Aim of the task: Please reproduce the listing in its entirety, exactly as written, but without images.

Records for the exercise:
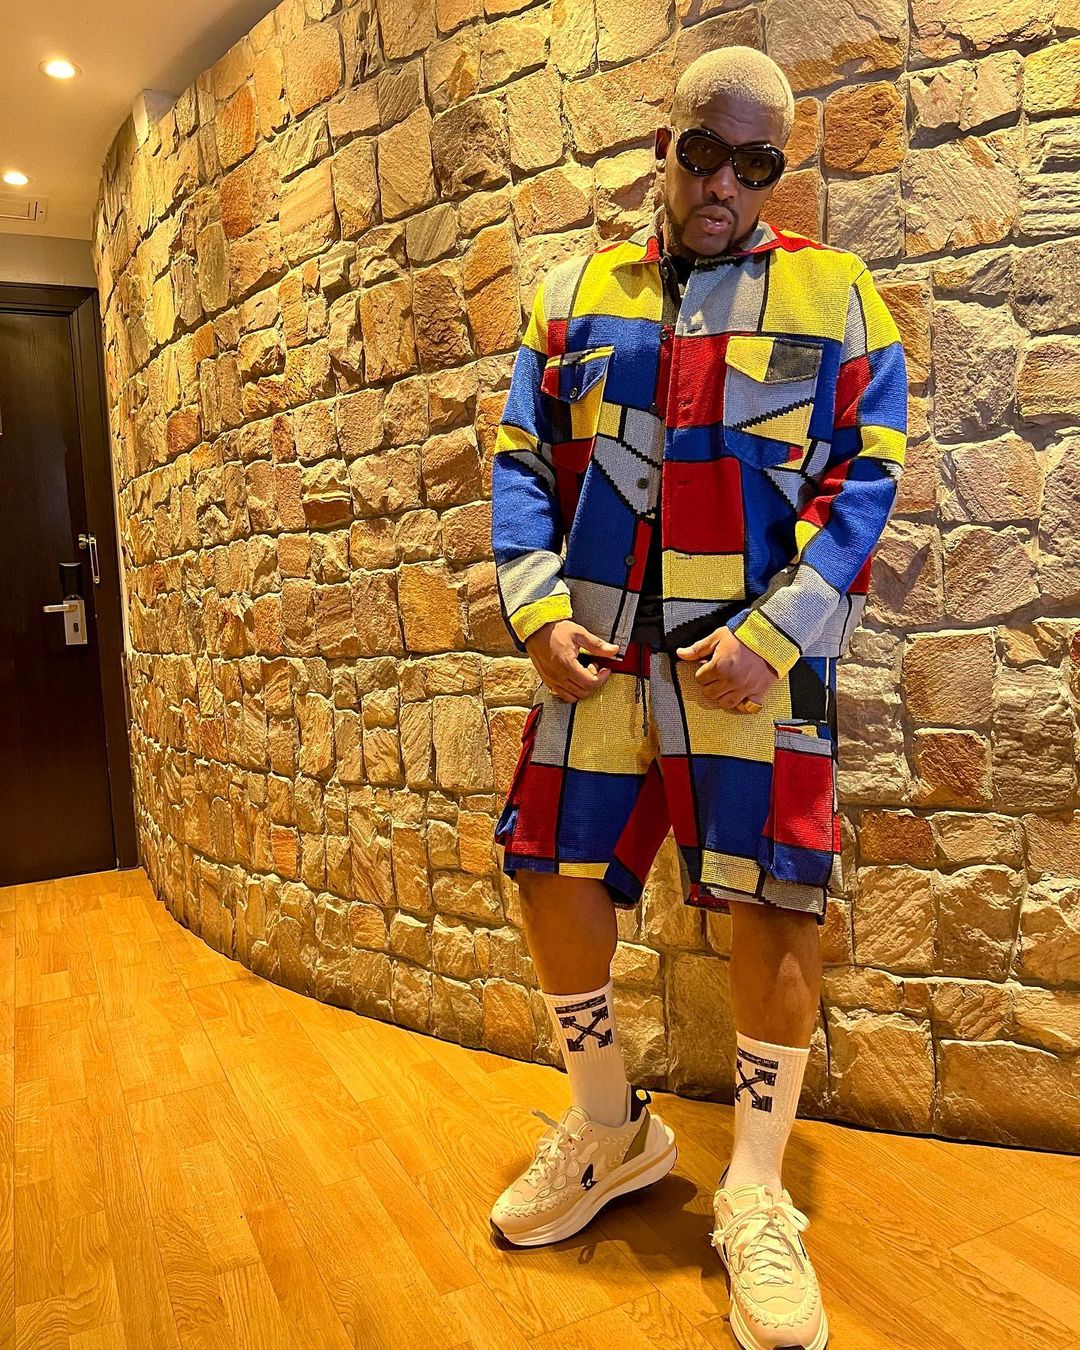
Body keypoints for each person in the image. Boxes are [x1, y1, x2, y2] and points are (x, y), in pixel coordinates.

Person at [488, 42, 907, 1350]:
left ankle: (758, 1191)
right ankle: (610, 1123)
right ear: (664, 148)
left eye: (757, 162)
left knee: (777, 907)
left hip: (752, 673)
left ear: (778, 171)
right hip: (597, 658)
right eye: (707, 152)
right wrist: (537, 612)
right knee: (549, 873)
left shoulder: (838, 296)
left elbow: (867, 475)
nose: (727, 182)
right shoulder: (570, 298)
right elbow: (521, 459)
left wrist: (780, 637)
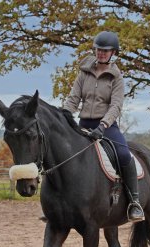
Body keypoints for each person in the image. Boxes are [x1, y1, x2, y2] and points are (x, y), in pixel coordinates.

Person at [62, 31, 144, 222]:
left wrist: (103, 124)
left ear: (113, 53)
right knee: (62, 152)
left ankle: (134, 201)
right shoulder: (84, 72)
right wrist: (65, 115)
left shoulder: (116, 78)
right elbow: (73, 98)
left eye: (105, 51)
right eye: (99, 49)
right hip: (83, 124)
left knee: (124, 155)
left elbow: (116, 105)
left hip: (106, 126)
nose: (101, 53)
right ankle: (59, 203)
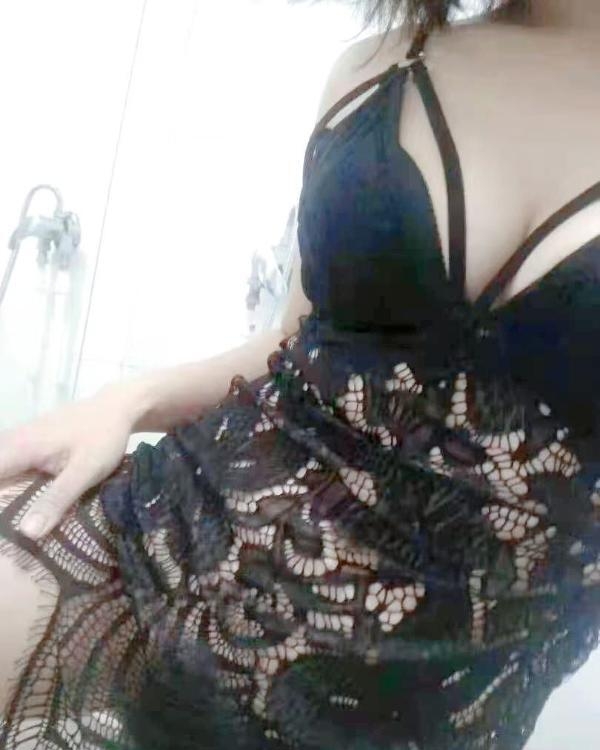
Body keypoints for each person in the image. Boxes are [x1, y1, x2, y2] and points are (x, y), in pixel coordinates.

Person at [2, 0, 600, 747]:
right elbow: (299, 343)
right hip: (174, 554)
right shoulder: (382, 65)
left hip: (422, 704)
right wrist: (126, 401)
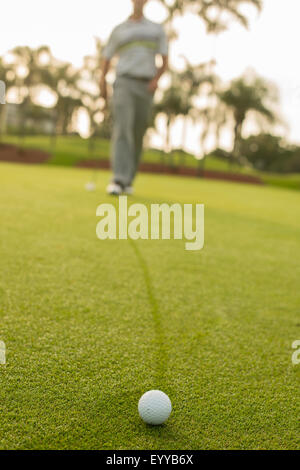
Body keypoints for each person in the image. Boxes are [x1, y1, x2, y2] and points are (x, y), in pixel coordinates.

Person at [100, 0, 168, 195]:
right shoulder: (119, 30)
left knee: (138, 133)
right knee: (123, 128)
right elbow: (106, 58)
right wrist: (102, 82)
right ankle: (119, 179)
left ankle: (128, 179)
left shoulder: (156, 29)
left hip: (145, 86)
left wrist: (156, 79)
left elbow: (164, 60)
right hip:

Solution below:
Body keypoints for each person in the image. Boxes are [x1, y1, x2, y2] and points are (x, y), in pixel coordinates.

Person at [488, 42, 907, 1350]:
left ankle: (758, 1191)
right ankle: (610, 1123)
right ear: (664, 148)
left eye: (757, 162)
left knee: (777, 907)
left hip: (752, 673)
left ear: (778, 171)
right hip: (597, 658)
right eye: (707, 152)
right wrist: (537, 612)
right knee: (549, 873)
left shoulder: (838, 296)
left elbow: (867, 475)
nose: (727, 182)
right shoulder: (570, 298)
right elbow: (521, 459)
left wrist: (780, 637)
Body keypoints for each person in the image. Boxes are [x1, y1, x2, y2] and points are (x, y), in pixel coordinates.

Person at [62, 31, 144, 222]:
left wrist: (103, 124)
left ear: (113, 53)
right knee: (62, 152)
left ankle: (134, 201)
right shoulder: (84, 72)
right wrist: (65, 115)
left shoulder: (116, 78)
right elbow: (73, 98)
left eye: (105, 51)
right eye: (99, 49)
right hip: (83, 124)
left knee: (124, 155)
left elbow: (116, 105)
left hip: (106, 126)
nose: (101, 53)
right ankle: (59, 203)
Body keypoints for each person in the image. Boxes are [x1, y1, x2, y2] and points are (x, y), in pixel coordinates.

Person at [2, 0, 600, 747]:
right elbow: (299, 343)
right hip: (174, 554)
right shoulder: (382, 65)
left hip: (422, 704)
right wrist: (126, 401)
Body keypoints for each person in the image. Boxes are [x1, y1, x2, y2] and points are (x, y), in pixel coordinates.

Person at [100, 0, 168, 195]:
right shoulder: (119, 30)
left knee: (138, 133)
right knee: (123, 128)
right elbow: (106, 58)
right wrist: (102, 82)
right ankle: (119, 179)
left ankle: (128, 179)
left shoulder: (156, 29)
left hip: (145, 86)
left wrist: (156, 79)
left elbow: (164, 60)
right hip:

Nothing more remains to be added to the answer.